◆ The records ◆
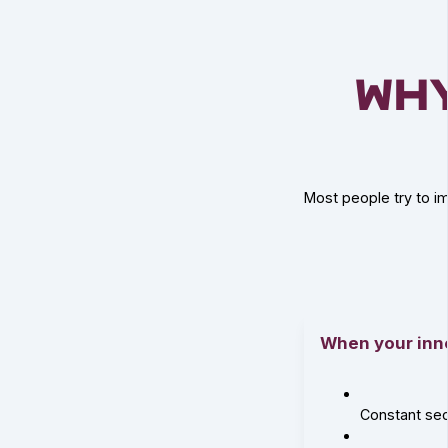
Wh
Most people try to im
When your inner
Constant se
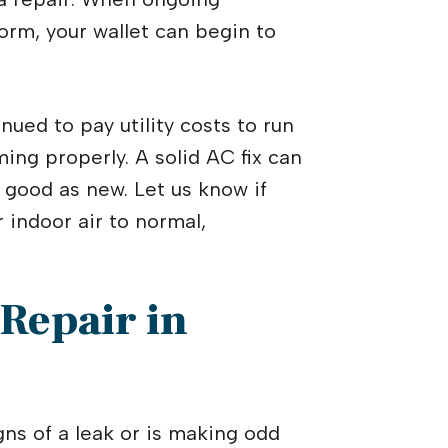
rm, your wallet can begin to
nued to pay utility costs to run
ing properly. A solid AC fix can
 good as new. Let us know if
 indoor air to normal,
 Repair in
s of a leak or is making odd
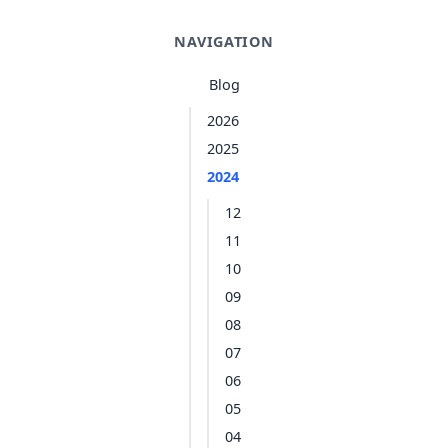
NAVIGATION
Blog
2026
2025
2024
12
11
10
09
08
07
06
05
04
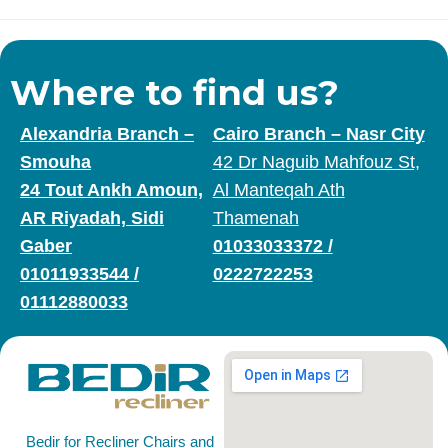
Where to find us?
Alexandria Branch –
Cairo Branch – Nasr City
Smouha
42 Dr Naguib Mahfouz St,
24 Tout Ankh Amoun,
Al Manteqah Ath
AR Riyadah, Sidi
Thamenah
Gaber
01033033372
/
01011933544
/
0222722253
01112880033
Bedir for Recliner Chairs and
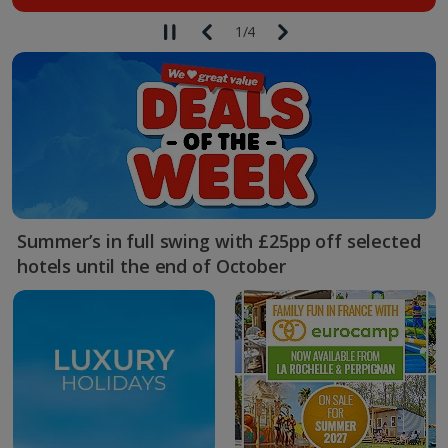
1
/
4
Summer’s in full swing with £25pp off selected
hotels until the end of October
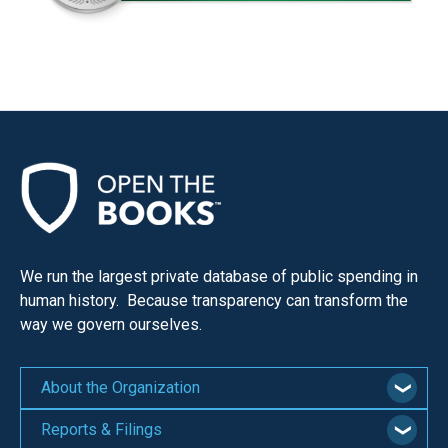
We run the largest private database of public spending in
human history. Because transparency can transform the
way we govern ourselves.
About the Organization
Reports & Filings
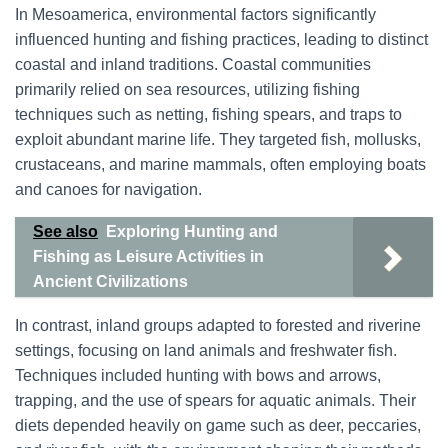
In Mesoamerica, environmental factors significantly
influenced hunting and fishing practices, leading to distinct
coastal and inland traditions. Coastal communities
primarily relied on sea resources, utilizing fishing
techniques such as netting, fishing spears, and traps to
exploit abundant marine life. They targeted fish, mollusks,
crustaceans, and marine mammals, often employing boats
and canoes for navigation.
See also
Exploring Hunting and
Fishing as Leisure Activities in
Ancient Civilizations
In contrast, inland groups adapted to forested and riverine
settings, focusing on land animals and freshwater fish.
Techniques included hunting with bows and arrows,
trapping, and the use of spears for aquatic animals. Their
diets depended heavily on game such as deer, peccaries,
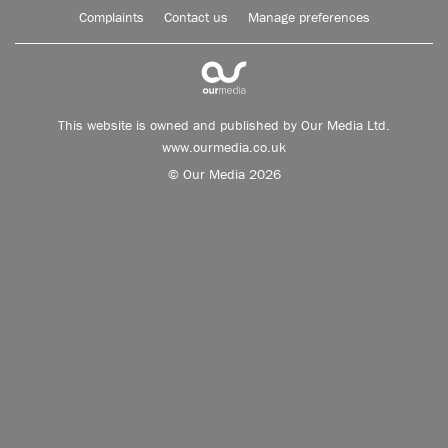
Complaints
Contact us
Manage preferences
This website is owned and published by Our Media Ltd.
www.ourmedia.co.uk
© Our Media 2026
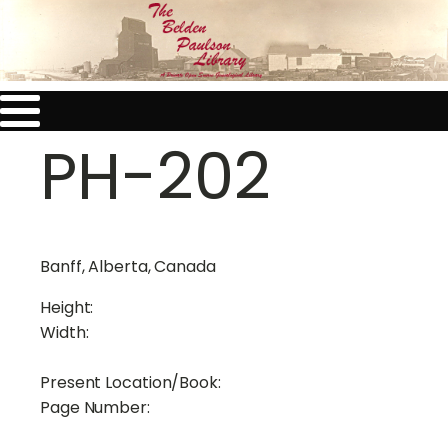
PH-202
Banff, Alberta, Canada
Height:
Width:
Present Location/Book:
Page Number:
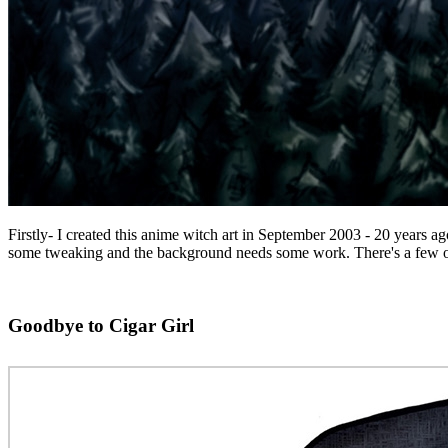
Firstly- I created this anime witch art in September 2003 - 20 years a
some tweaking and the background needs some work. There's a few other b
Goodbye to Cigar Girl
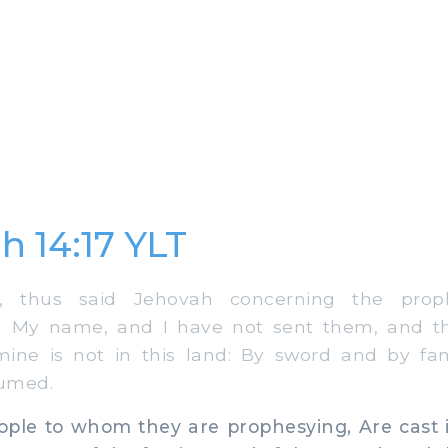
h 14:17 YLT
 thus said Jehovah concerning the prop
n My name, and I have not sent them, and th
ine is not in this land: By sword and by fa
umed.
le to whom they are prophesying, Are cast i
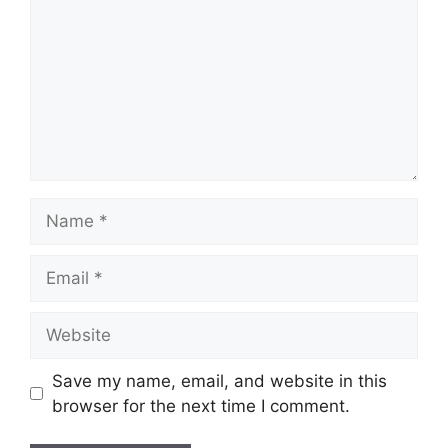
Name
Email
Website
Save my name, email, and website in this
browser for the next time I comment.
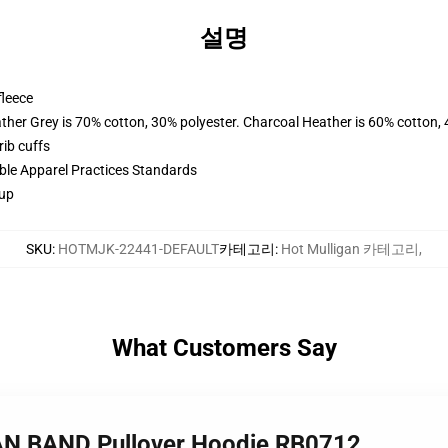
설명
fleece
ather Grey is 70% cotton, 30% polyester. Charcoal Heather is 60% cotton,
ib cuffs
ible Apparel Practices Standards
 up
SKU
:
HOTMJK-22441-DEFAULT
카테고리
:
Hot Mulligan 카테고리
,
What Customers Say
AN BAND Pullover Hoodie RB0712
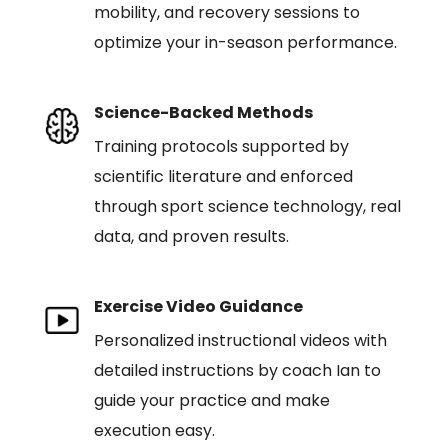
mobility, and recovery sessions to
optimize your in-season performance.
Science-Backed Methods
Training protocols supported by
scientific literature and enforced
through sport science technology, real
data, and proven results.
Exercise Video Guidance
Personalized instructional videos with
detailed instructions by coach Ian to
guide your practice and make
execution easy.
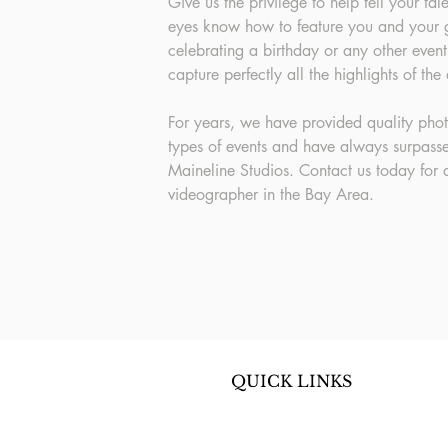
Give us the privilege to help tell your ta
eyes know how to feature you and your g
celebrating a birthday or any other event
capture perfectly all the highlights of the
For years, we have provided quality pho
types of events and have always surpasse
Maineline Studios. Contact us today for
videographer in the Bay Area.
QUICK LINKS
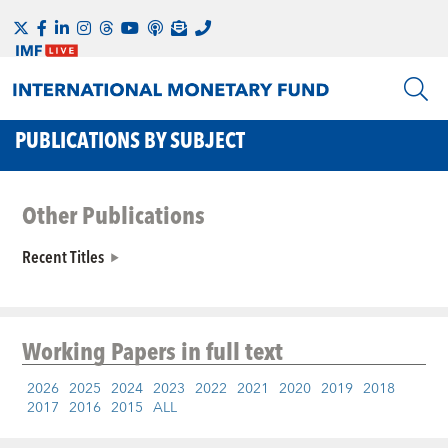
PUBLICATIONS BY SUBJECT
Other Publications
Recent Titles
Working Papers
in full text
2026
2025
2024
2023
2022
2021
2020
2019
2018
2017
2016
2015
ALL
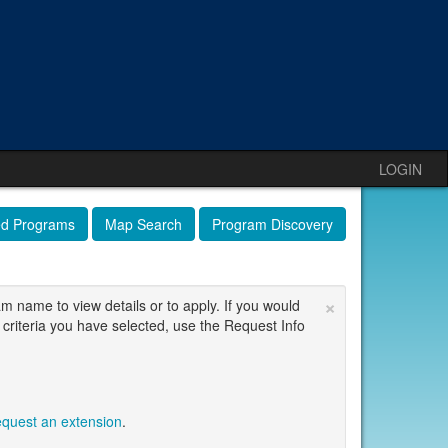
LOGIN
ed Programs
Map Search
Program Discovery
×
am name to view details or to apply. If you would
 criteria you have selected, use the Request Info
equest an extension
.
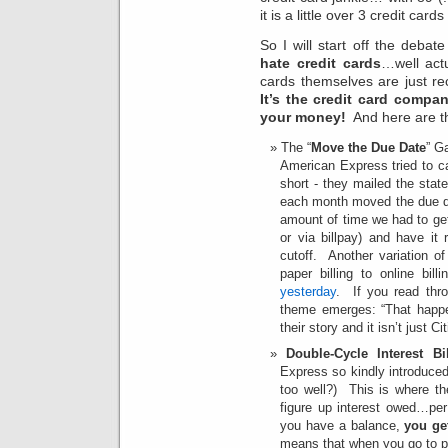
it is a little over 3 credit card
So I will start off the debate
hate credit cards
…well act
cards themselves are just rec
It’s the credit card compa
your money!
And here are th
The “
Move the Due Date
” G
American Express tried to c
short - they mailed the sta
each month moved the due d
amount of time we had to get 
or via billpay) and have i
cutoff. Another variation o
paper billing to online bil
yesterday
. If you read th
theme emerges: “That happe
their story and it isn’t just 
Double-Cycle Interest Bil
Express so kindly introduced 
too well?) This is where 
figure up interest owed…pe
you have a balance,
you ge
means that when you go to pa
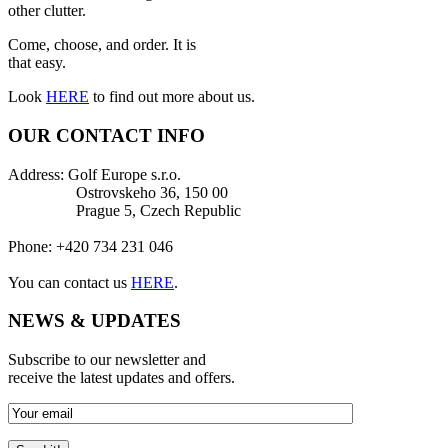
other clutter.
Come, choose, and order. It is
that easy.
Look
HERE
to find out more about us.
OUR CONTACT INFO
Address: Golf Europe s.r.o.
Ostrovskeho 36, 150 00
Prague 5, Czech Republic
Phone: +420 734 231 046
You can contact us
HERE
.
NEWS & UPDATES
Subscribe to our newsletter and
receive the latest updates and offers.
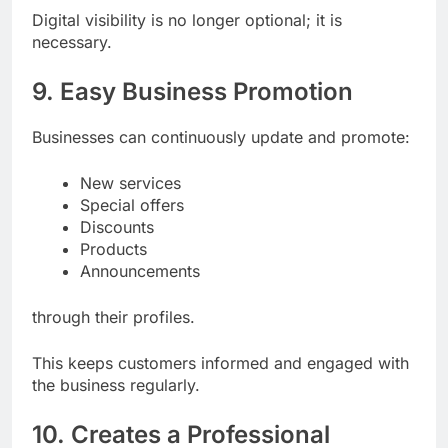
Digital visibility is no longer optional; it is
necessary.
9. Easy Business Promotion
Businesses can continuously update and promote:
New services
Special offers
Discounts
Products
Announcements
through their profiles.
This keeps customers informed and engaged with
the business regularly.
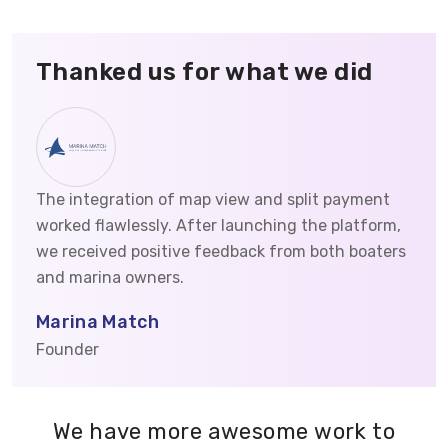
Thanked us for what we did
The integration of map view and split payment
worked flawlessly. After launching the platform,
we received positive feedback from both boaters
and marina owners.
Marina Match
Founder
We have more awesome work to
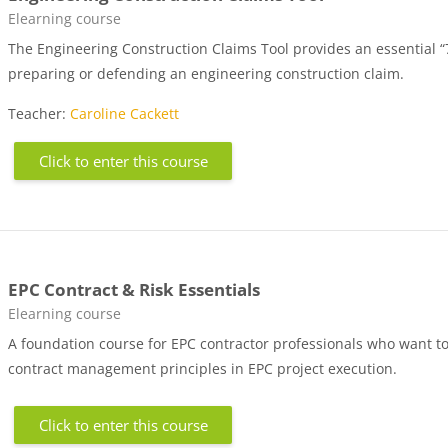
Course category
Elearning course
The Engineering Construction Claims Tool provides an essential “
preparing or defending an engineering construction claim.
Teacher:
Caroline Cackett
Click to enter this course
EPC Contract & Risk Essentials
Course category
Elearning course
A foundation course for EPC contractor professionals who want to
contract management principles in EPC project execution.
Click to enter this course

◆ Exercise requirements ◆
Switch "Course category" to "Subject area" wherever it occurs in the entries, and write out all their lines again with nothing else changed. Leave the pictures out of your answer.

◆ Task solution ◆
Wh
Most people try to im
When your inner
Constant se
rm, your wallet can begin to
nued to pay utility costs to run
ing properly. A solid AC fix can
 good as new. Let us know if
 indoor air to normal,
 Repair in
s of a leak or is making odd
NAVIGATION
Blog
2026
2025
2024
12
11
10
09
08
07
06
05
04
Where to find us?
Alexandria Branch –
Cairo Branch – Nasr City
Smouha
42 Dr Naguib Mahfouz St,
24 Tout Ankh Amoun,
Al Manteqah Ath
AR Riyadah, Sidi
Thamenah
Gaber
01033033372
/
01011933544
/
0222722253
01112880033
Bedir for Recliner Chairs and
1
/
4
Summer’s in full swing with £25pp off selected
hotels until the end of October
We run the largest private database of public spending in
human history. Because transparency can transform the
way we govern ourselves.
About the Organization
Reports & Filings
In Mesoamerica, environmental factors significantly
influenced hunting and fishing practices, leading to distinct
coastal and inland traditions. Coastal communities
primarily relied on sea resources, utilizing fishing
techniques such as netting, fishing spears, and traps to
exploit abundant marine life. They targeted fish, mollusks,
crustaceans, and marine mammals, often employing boats
and canoes for navigation.
See also
Exploring Hunting and
Fishing as Leisure Activities in
Ancient Civilizations
In contrast, inland groups adapted to forested and riverine
settings, focusing on land animals and freshwater fish.
Techniques included hunting with bows and arrows,
trapping, and the use of spears for aquatic animals. Their
diets depended heavily on game such as deer, peccaries,
Complaints
Contact us
Manage preferences
This website is owned and published by Our Media Ltd.
www.ourmedia.co.uk
© Our Media 2026
PH-202
Banff, Alberta, Canada
Height:
Width:
Present Location/Book:
Page Number:
Firstly- I created this anime witch art in September 2003 - 20 years a
some tweaking and the background needs some work. There's a few other b
Goodbye to Cigar Girl
h 14:17 YLT
 thus said Jehovah concerning the prop
n My name, and I have not sent them, and th
ine is not in this land: By sword and by fa
umed.
le to whom they are prophesying, Are cast i
Name
Email
Website
Save my name, email, and website in this
browser for the next time I comment.
설명
fleece
ather Grey is 70% cotton, 30% polyester. Charcoal Heather is 60% cotton,
ib cuffs
ible Apparel Practices Standards
 up
SKU
:
HOTMJK-22441-DEFAULT
카테고리
:
Hot Mulligan 카테고리
,
What Customers Say
AN BAND Pullover Hoodie RB0712
mobility, and recovery sessions to
optimize your in-season performance.
Science-Backed Methods
Training protocols supported by
scientific literature and enforced
through sport science technology, real
data, and proven results.
Exercise Video Guidance
Personalized instructional videos with
detailed instructions by coach Ian to
guide your practice and make
execution easy.
Give us the privilege to help tell your ta
eyes know how to feature you and your g
celebrating a birthday or any other event
capture perfectly all the highlights of the
For years, we have provided quality pho
types of events and have always surpasse
Maineline Studios. Contact us today for
videographer in the Bay Area.
QUICK LINKS
PUBLICATIONS BY SUBJECT
Other Publications
Recent Titles
Working Papers
in full text
2026
2025
2024
2023
2022
2021
2020
2019
2018
2017
2016
2015
ALL
LOGIN
ed Programs
Map Search
Program Discovery
×
am name to view details or to apply. If you would
 criteria you have selected, use the Request Info
equest an extension
.
it is a little over 3 credit card
So I will start off the debate
hate credit cards
…well act
cards themselves are just rec
It’s the credit card compa
your money!
And here are th
The “
Move the Due Date
” G
American Express tried to c
short - they mailed the sta
each month moved the due d
amount of time we had to get 
or via billpay) and have i
cutoff. Another variation o
paper billing to online bil
yesterday
. If you read th
theme emerges: “That happe
their story and it isn’t just 
Double-Cycle Interest Bil
Express so kindly introduced 
too well?) This is where 
figure up interest owed…pe
you have a balance,
you ge
means that when you go to pa
other clutter.
Come, choose, and order. It is
that easy.
Look
HERE
to find out more about us.
OUR CONTACT INFO
Address: Golf Europe s.r.o.
Ostrovskeho 36, 150 00
Prague 5, Czech Republic
Phone: +420 734 231 046
You can contact us
HERE
.
NEWS & UPDATES
Subscribe to our newsletter and
receive the latest updates and offers.
Digital visibility is no longer optional; it is
necessary.
9. Easy Business Promotion
Businesses can continuously update and promote:
New services
Special offers
Discounts
Products
Announcements
through their profiles.
This keeps customers informed and engaged with
the business regularly.
Thanked us for what we did
The integration of map view and split payment
worked flawlessly. After launching the platform,
we received positive feedback from both boaters
and marina owners.
Marina Match
Founder
We have more awesome work to
Subject area
Elearning course
The Engineering Construction Claims Tool provides an essential “
preparing or defending an engineering construction claim.
Teacher:
Caroline Cackett
Click to enter this course
EPC Contract & Risk Essentials
Subject area
Elearning course
A foundation course for EPC contractor professionals who want to
contract management principles in EPC project execution.
Click to enter this course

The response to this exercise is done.